Mea culpa

Dans mon rétroviseur il y a tellement peu de regrets que je peux les compter tous, et tu as le privilège non négligeable d’en faire partie. Si je devais revivre ma vie, je referais presque tout, quasiment à l’identique. Non pas que je n’apprenne pas de mes erreurs, mais elles m’ont apporté au final plus de bien que de mal. Et j’espère avoir donné moi aussi un peu plus de bonheur que de malheur.

De toutes mes ruptures, venant clore aventures, histoires de cœur ou de corps, il n’en est au final qu’une dont je regrette la forme. Six ans après, je repense encore parfois à toi. Deux mois de printemps, une histoire en toute légèreté. Innocente et naturelle, une histoire qui fait du bien, une histoire facile à vivre. Deux mois de pur plaisir. Plaisirs des corps, danses, rires, conversations nocturnes, cuisines, musiques. Et j’en oublie peut être encore. Avec les ans, la mémoire s’émousse un peu.

Alors, bien sûr, on n’avait pas parlé d’amour, nous n’en étions pas là. Et je ne nous en ai pas laissé le temps, je suis partie avant. C’est vrai que c’était voué à l’échec, c’est vrai qu’on n’avait pas d’avenir. Perdu pour perdu, il valait mieux arrêter tôt, ne pas prendre le risque de se faire encore plus de mal un peu plus tard. S’il n’y avait eu que ça, alors très certainement tu m’en aurais moins voulu. S’il n’y avait eu que ça, alors c’est sûr, je m’en voudrais moins aujourd’hui.

Au final, celle qui m’a remplacée était bien mieux pour toi. Je persiste à croire que sans mon passage éclair dans ta vie, vous vous seriez attendus bien plus longtemps. Jalousie et compassion sont de puissants moteurs, ne les sous-estimons pas. Celui qui t’a suivi m’a rendue malheureuse. Est-ce que ça te console, est-ce que ça allège ma culpabilité?

Bien sûr, à force de chercher, de tâtonner, de tenter à chaque occasion, j’ai trouvé quelqu’un avec qui partager mon quotidien de la plus agréable façon qui soit. Quelqu’un qui justifie chacune de mes erreurs me guidant jusqu’à lui. On pourrait croire alors que le reste n’a pas d’importance. Et pourtant… À toi j’aurais aimé ne pas faire de mal. Ou t’en faire moins, ou différemment, ou pour de meilleures raisons.

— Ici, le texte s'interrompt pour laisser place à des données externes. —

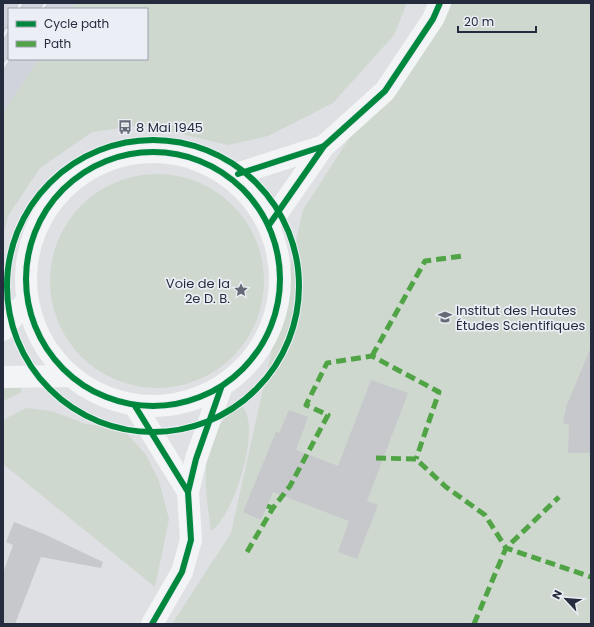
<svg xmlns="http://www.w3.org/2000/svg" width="594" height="627" font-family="Poppins,sans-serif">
	<rect width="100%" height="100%" fill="#dfe0e4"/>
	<!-- built -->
	<polygon fill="#d0d3db" points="3,3 75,3 72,9 9,9 9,59 39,59 3,113"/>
	<!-- green -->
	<g fill="#ced8ce">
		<polygon points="75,3 407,3 394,35 333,103 268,136 228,145 143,125 92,132 40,168 8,216 3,237 3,113 39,59 147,59 147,9 72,9"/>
		<polygon points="436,3 591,3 591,624 172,624 231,533 303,210"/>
		<circle cx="157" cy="281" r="107"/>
		<polygon points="3,385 22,387 20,393 3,401"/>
		<path d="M 243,406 C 244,410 248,415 248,420 C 254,446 233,516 211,531 C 205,488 195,429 243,406 Z"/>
		<polygon points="26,408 51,411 86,424 123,429 146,455 159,481 169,519 155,587 3,464 3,420"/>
	</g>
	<!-- building -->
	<g fill="#c7c8cc">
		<polygon points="591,347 591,453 568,453 569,425 563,423 566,407"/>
		<polygon points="371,380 408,393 367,501 378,505 357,559 338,552 349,521 273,492 261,520 243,512 276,432 279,433 289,410 308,417 296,450 338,466"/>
		<polygon points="14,522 44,534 103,562 101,568 41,557 15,624 3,624 3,573 13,545 6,542"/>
	</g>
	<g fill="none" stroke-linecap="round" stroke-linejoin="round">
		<!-- secondary -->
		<g stroke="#f3f4f5" stroke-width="22">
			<circle cx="153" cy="279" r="127"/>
			<polyline points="230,176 324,146"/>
			<polyline points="269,225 324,146 385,91 433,19 440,3"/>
			<polyline points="3,330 27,300"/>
			<polyline points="3,377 68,376"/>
			<polyline points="135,406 188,492"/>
			<polyline points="152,624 182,572 191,540 188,492 196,459 221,388"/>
		</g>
		<defs>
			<g id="rail">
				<polyline points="18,9 21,3"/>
				<polyline points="42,9 46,3"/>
				<polyline points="3,37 9,26"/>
				<polyline points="3,67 9,58"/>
			</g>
		</defs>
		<!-- rail casing -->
		<use href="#rail" stroke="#c6c8cc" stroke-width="4.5"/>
		<!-- rail -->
		<use href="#rail" stroke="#ebeef5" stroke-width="3" stroke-dasharray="9" stroke-linecap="butt"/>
		<!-- quiet -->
		<g stroke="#50a446" stroke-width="5" stroke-dasharray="10 5" stroke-linecap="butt">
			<polyline points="372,356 425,261 463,256"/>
			<polyline points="376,458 416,459 446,487 485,515 506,548 591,577"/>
			<polyline points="267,506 273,508 290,486 328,415 306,405 327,363 372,356 439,392 416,459"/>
			<polyline points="247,552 273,508"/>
			<polyline points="474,624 506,548 559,497"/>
		</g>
		<defs>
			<g id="cycleway">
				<circle cx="153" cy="286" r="146"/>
				<circle cx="153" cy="279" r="127"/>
				<polyline points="238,174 324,146"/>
				<polyline points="269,225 324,146 385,91 433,19 440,3"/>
				<polyline points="135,406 188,492"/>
				<polyline points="152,624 182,572 191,540 188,492 196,459 221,388"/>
			</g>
		</defs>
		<!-- cycleway casing -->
		<use href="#cycleway" stroke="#ebeef5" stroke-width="8"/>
		<!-- cycleway -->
		<use href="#cycleway" stroke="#00873e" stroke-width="6"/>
	</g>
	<!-- icons -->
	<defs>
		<symbol id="bus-bare" viewBox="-9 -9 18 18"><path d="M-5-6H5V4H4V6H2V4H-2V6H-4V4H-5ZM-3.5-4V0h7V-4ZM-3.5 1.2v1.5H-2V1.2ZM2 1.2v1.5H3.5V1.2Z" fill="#666b78" stroke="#ebeef5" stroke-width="2.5" paint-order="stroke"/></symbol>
		<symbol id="sight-bare" viewBox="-9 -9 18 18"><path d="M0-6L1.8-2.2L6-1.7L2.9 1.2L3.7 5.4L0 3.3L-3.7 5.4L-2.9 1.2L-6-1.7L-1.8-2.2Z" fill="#666b78" stroke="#ebeef5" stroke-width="2.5" paint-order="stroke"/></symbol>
		<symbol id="university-bare" viewBox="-9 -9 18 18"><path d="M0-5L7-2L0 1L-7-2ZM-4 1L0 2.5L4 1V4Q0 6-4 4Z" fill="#666b78" stroke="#ebeef5" stroke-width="2.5" paint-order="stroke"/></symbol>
	</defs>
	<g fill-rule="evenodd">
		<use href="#bus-bare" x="115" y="117" width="20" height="20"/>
		<use href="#sight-bare" x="231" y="280" width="20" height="20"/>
		<use href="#university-bare" x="435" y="307" width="20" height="20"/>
	</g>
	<g text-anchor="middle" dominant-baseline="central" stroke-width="3.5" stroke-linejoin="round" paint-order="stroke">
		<!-- poi labels -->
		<g font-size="13" fill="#252c3e" stroke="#ebeef5" text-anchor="start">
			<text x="136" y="127">8 Mai 1945</text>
			<text x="230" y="283" text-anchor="end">Voie de la<tspan x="230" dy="15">2e D. B.</tspan></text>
			<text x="456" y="310">Institut des Hautes<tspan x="456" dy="15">Études Scientifiques</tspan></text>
		</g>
	</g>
	<!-- border -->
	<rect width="594" height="627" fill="none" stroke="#252c3e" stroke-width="8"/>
	<!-- legend -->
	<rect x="8" y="8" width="140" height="52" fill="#ebeef5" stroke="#9ca0ac"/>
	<rect x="16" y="21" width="20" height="6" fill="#00873e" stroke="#9ca0ac"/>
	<text x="44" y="28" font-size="12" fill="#252c3e">Cycle path</text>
	<rect x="16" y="41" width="20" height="6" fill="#50a446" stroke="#9ca0ac"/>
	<text x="44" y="48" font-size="12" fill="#252c3e">Path</text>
	<!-- north arrow -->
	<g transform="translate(566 599) rotate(296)" stroke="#ebeef5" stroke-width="3" paint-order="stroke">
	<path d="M0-3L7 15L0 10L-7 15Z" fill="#252c3e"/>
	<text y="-6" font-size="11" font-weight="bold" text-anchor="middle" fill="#252c3e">N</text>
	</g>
	<!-- scale -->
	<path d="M458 26v6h78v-6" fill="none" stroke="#252c3e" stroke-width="2"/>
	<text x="464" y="26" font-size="12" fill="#252c3e" stroke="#ebeef5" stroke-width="3" paint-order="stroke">20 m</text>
</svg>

J’aurais aimé te donner des explications satisfaisantes. Pas nécessairement bonnes (en existe-t-il vraiment?) mais sincères, plausibles, justes. Pour cela, il aurait fallu que moi-même je comprenne. Que consciemment je réalise que de me savoir avec toi avait blessé mon ex. Que je n’assumais pas la peine supplémentaire que je lui infligeais. Que tu as été sacrifié pour un manque flagrant de maturité. Je l’ai compris bien plus tard alors que ça te crevait les yeux. Tout ce que j’ai pu te dire sonnait faux à tes oreilles. Je t’en voulais de ne pas me croire. En quelques jours, sans que tu y sois pour grand chose, j’ai gâché deux mois d’insouciance. J’avais réussi à force de patience à faire tomber tes défenses pour finalement te piétiner. Sans même m’en rendre compte.

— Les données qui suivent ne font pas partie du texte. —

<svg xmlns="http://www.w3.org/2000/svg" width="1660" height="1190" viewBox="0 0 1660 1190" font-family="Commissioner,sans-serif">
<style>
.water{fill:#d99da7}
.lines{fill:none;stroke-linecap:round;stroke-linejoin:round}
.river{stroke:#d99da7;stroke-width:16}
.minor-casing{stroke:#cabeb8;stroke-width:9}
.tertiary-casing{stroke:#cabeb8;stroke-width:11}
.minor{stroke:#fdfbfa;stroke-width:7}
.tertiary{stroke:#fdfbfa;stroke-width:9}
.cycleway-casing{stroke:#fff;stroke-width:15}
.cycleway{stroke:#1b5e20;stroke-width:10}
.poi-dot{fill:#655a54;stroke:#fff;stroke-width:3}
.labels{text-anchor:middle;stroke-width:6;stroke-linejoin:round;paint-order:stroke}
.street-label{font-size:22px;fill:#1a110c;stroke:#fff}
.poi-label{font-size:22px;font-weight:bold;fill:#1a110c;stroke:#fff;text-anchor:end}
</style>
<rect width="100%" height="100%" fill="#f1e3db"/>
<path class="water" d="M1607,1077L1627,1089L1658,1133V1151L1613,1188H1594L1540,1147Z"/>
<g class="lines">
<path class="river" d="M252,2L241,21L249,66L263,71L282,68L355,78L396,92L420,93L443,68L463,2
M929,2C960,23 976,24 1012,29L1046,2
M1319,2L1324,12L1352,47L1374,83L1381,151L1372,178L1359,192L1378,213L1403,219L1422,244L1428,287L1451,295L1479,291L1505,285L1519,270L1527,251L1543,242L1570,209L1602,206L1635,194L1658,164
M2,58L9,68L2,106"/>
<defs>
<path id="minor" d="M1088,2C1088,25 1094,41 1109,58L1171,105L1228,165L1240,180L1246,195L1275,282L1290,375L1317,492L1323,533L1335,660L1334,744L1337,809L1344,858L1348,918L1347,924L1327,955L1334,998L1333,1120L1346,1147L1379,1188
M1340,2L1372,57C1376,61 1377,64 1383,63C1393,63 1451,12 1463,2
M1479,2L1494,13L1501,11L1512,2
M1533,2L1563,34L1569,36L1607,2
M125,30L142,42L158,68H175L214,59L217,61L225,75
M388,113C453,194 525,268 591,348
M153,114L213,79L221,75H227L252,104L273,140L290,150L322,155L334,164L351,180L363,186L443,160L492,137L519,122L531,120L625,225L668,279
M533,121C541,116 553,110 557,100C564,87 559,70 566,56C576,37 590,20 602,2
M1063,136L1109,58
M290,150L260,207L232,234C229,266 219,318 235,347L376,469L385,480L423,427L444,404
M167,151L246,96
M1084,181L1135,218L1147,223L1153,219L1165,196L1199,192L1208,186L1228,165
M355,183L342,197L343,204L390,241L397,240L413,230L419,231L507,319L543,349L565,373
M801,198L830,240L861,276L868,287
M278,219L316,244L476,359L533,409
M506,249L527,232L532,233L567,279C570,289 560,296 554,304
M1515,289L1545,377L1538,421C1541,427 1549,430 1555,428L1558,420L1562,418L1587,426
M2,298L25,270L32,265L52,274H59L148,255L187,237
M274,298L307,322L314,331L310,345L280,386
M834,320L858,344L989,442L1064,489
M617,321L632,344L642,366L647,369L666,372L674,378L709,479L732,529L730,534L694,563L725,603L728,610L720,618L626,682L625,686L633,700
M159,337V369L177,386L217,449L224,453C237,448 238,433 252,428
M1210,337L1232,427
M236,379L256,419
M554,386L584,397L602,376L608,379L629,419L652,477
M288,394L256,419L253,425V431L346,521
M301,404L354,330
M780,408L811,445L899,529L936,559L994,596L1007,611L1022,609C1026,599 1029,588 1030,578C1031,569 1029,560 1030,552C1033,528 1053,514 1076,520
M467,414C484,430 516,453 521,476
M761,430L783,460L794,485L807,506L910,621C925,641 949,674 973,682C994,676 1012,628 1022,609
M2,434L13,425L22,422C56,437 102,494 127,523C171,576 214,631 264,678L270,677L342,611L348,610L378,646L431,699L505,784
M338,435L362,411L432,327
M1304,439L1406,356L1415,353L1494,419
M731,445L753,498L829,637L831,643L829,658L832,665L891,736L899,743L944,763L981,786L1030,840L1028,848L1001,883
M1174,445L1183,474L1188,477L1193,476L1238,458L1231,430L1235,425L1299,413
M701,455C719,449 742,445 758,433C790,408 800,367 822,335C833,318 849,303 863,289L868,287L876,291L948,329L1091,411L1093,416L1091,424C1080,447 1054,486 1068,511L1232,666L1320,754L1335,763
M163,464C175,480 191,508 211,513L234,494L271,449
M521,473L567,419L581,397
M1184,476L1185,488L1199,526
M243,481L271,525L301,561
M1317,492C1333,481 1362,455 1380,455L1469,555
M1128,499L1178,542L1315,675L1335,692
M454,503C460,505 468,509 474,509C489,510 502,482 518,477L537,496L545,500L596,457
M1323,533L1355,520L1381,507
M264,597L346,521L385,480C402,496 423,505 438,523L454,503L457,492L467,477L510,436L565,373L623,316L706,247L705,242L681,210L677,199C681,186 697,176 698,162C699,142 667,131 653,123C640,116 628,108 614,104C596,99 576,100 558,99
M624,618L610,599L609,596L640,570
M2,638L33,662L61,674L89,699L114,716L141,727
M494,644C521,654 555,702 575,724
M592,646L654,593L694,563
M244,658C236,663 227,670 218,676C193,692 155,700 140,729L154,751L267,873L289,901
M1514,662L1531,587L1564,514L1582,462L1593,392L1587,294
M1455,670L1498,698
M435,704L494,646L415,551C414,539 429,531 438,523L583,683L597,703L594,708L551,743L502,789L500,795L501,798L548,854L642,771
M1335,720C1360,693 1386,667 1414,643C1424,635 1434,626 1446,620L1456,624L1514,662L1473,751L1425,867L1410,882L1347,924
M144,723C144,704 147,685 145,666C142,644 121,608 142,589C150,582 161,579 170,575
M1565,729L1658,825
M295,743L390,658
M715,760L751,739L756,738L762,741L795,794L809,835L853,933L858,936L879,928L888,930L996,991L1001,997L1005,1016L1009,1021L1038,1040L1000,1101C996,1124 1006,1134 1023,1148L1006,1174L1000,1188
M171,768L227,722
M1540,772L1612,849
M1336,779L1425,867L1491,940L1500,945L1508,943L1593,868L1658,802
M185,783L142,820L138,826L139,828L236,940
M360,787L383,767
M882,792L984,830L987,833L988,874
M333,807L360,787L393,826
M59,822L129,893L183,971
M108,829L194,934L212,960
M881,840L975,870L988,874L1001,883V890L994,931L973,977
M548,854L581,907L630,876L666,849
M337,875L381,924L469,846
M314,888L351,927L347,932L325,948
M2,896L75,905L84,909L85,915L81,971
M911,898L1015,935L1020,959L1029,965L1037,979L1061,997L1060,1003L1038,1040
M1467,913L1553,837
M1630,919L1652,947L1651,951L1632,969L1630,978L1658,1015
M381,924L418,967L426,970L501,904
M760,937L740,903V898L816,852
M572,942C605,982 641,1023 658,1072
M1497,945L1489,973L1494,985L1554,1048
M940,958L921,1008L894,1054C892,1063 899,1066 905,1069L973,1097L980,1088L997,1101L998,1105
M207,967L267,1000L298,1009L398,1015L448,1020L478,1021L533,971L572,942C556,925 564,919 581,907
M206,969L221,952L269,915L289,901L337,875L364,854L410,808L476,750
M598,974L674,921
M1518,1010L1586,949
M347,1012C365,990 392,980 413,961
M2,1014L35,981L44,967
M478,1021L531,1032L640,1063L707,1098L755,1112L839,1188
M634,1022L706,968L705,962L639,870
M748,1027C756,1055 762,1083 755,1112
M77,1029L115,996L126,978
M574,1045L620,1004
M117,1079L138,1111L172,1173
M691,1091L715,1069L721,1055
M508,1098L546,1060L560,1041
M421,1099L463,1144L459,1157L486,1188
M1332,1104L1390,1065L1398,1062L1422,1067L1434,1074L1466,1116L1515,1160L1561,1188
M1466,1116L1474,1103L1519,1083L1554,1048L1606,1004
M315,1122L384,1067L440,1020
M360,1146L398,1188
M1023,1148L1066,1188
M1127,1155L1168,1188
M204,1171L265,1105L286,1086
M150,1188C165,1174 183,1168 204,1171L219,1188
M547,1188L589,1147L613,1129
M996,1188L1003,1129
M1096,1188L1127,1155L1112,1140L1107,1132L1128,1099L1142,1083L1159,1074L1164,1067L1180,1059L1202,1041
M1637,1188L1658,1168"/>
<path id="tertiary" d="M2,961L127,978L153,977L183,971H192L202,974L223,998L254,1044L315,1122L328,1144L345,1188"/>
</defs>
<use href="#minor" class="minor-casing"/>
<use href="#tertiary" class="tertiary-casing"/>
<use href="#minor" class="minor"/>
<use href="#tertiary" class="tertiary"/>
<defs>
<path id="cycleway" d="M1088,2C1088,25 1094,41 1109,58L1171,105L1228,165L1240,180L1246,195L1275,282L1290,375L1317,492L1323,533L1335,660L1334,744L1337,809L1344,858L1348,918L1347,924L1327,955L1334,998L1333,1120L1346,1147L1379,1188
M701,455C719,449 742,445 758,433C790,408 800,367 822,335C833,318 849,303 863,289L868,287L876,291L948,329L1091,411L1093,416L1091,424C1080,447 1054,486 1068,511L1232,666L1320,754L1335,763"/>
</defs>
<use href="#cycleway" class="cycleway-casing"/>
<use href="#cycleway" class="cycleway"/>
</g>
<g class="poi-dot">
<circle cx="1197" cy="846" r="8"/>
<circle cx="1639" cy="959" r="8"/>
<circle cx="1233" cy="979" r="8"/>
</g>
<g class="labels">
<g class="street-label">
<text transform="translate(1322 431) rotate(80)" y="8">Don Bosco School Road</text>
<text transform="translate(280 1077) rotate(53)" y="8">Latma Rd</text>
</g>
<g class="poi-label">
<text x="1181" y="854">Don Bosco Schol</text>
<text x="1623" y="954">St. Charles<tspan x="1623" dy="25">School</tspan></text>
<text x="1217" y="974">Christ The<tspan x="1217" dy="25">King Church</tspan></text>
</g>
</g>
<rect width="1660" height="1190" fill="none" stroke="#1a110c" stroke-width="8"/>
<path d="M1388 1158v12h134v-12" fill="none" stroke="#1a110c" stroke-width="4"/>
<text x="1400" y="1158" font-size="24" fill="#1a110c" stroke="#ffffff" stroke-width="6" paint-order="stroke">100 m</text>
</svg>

Avec le temps, je pense que tu m’as rangée à ma place, celle d’une passade un peu trop jeune, une douce inconsciente qui croque la vie pour mieux l’apprendre. Que comme moi, tu ne regrettes pas d’en avoir profité, parce qu’à ce moment-là, crois-moi, j’étais sincère. Et j’espère que tu as relativisé la fin, que ta propre maturité a pu combler les brèches que j’ai ouvertes.

Tu ne liras probablement jamais ces mots, je suis sortie de ta vie il y a longtemps et c’est tant mieux pour toi. Rien ne m’autorise à m’y inviter six ans plus tard, fut-ce pour t’expliquer, fut-ce pour te demander pardon. Ton nom passe-partout t’assure le plus strict anonymat. Quand bien même je le voudrais, je ne pourrais pas te retrouver. Mais il n’empêche qu’aujourd’hui comme quelques fois lors de ces ans passés, me vient l’envie de te voir. Parler à nouveau avec toi. Danser avec toi. Certainement ce ne serait plus pareil, mais tu étais bon danseur, à l’époque. M’assurer que tu vas bien, que ta vie te convient.

J’ai perdu ce droit par bêtise et égoïsme il y a bien longtemps. J’ai perdu l’ami qui aurait pu se cacher derrière l’amant et je ne peux que m’en blâmer. Je sais juste, au fond de moi, que tu étais quelqu’un de vraiment bien et mon regret sera d’être passée à côté à force de n’en faire qu’à ma tête.